20h45 – C’est l’heure de se détendre…

La journée a été longue, et il est temps de chiller devant un bon documentaire. Parce que mes amis m’ont laissé accéder à leur historique de streaming public – c’est à dire sans porno – je me retrouve à pouvoir choisir entre « Men of Rock » et « the Social Dilemma » grâce à leurs recommandations. J’ai choisi la géologie pour aujourd’hui, et cela donne envie d’aller grimper en falaise…

J’espère que vous avez apprécié ce voyage dans le futur du web. Nous sommes proches d’une relation plus saine avec la technologie. L’interopérabilité des données pour en garder le contrôle est une grande partie du chemin qu’il nous faut parcourir pour y arriver. Vous voulez réagir ou partager votre propre vision ? N’hésitez pas à me contacter : alex@startinblox.com.

Auteur/Autrice

Alex Bourlier

Co-president of Solid France Co-founder of Startin'blox & Happy Dev

Cet article a 6 commentaires

  1. Yaacov

    « L’utopie n’est pas une façon de fuir la réalité, c’est une façon de la changer. Et même la seule. »
    Sandrine Rousseau

    1. Alex

      Ah ah, c’est tellement beau ce que tu dis

  2. cette perspective est d’interopérabilité est passionnante mais ma question est comment réduire le temps passé en ligne ou avec le numérique et en même temps maximiser son contrôle sur ses données en tout en multipliant les services de ce type ou d »autres ?

    1. Alex

      Merci pour ton commentaire Renaud, et désolé pour le temps de réponse. WordPress ne me prévient visiblement pas quand je reçois un commentaire sur un article, je vais creuser le point.
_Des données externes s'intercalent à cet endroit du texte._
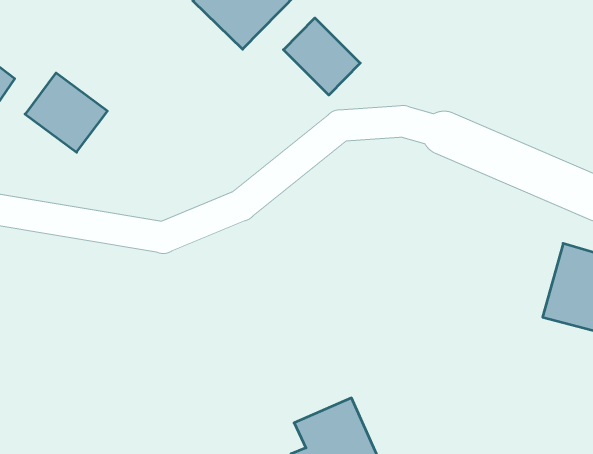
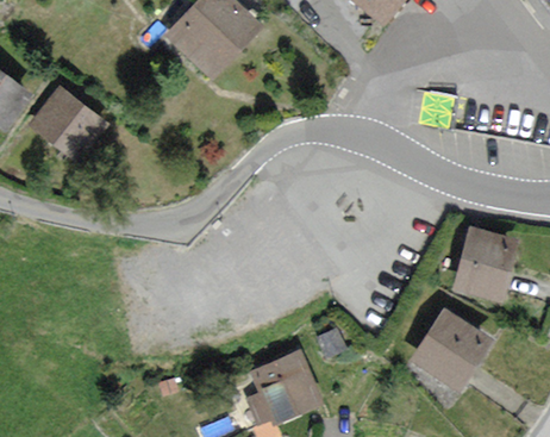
building: [283,18,360,95] -> none
building: none -> [414,313,487,388]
      Je pense qu’il y a deux niveaux de réponses.

      Le premier, c’est qu’il est difficile de prévoir comment l’interopérabilité va modifier nos usages, et donc je ne peux pas te répondre de manière trop affirmative, car sinon je prédirai l’avenir, et… j’essaye d’éviter de prétendre que je sais faire ça.

      Une fois que j’ai dit ça, on peut observer que d’une part, dans le web actuel, les plateformes font tout pour nous montrer plus de pubs et donc nous faire dévorer des vidéos de chat. Ça nous coûte du temps.

      Également, le fait que les différents services ne soient pas plus intégrés a un coût. Je dois passer d’une interface à une autre : j’uploade mes photos de vacances sur Facebook, puis Whatsapp, puis par email pour ma grand-mère.
      L’absence d’interopérabilité a un coût en termes de temps passé.

      On peut espérer qu’un web décentralisé amène à la fois un meilleur contrôle sur les données personnelles by design, que les applications que la réouverture de la concurrence sur le web va permettre de créer seront moins basées sur le duo pub & vidéo de chat, et donc que je serai moins hâpé par mes applications tout en contrôlant mieux mes données.

      Rendez-vous dans 3 ans pour comparer ce commentaires à la réalité ?! 😉

  3. Merci pour cet article de vision. J’adore le projet SOLID.
    Juste, je me demande, est-ce à la technologie ou à la loi de protéger nos données ? Qu’est-ce qui empêche un service à qui j’ai donné accès à ma donnée SOLID de la copier chez elle pour l’utiliser après ?

    1. Alex

      Salut Florian,

      Merci pour ton commentaire.

      Alors je pense que c’est bien à la loi de protéger ta donnée. Ce qui empêche un service à qui tu as donné accès à ta donnée de le copier sans ton accord, c’est le RGPD. Il y est très clairement mentionné qu’il faut l’accord explciite de l’utilisateur pour exploiter ses données, et de préciser comment ces données vont être traitées et à quelle fin. Il faut également que la collecte de données soit proportionnée au service fournit, tu ne peux pas prendre tout ce qui t’arrange.

      Du coup c’est bien la loi qui encadre. Solid c’est juste une architecture du web un peu sexy qui permet de faire ça « by design » je dirais, mais je ne pense pas du tout que « code is law », c’est une vision très Far West des choses, et certainement pas la vision de la commission européenne sur le sujet.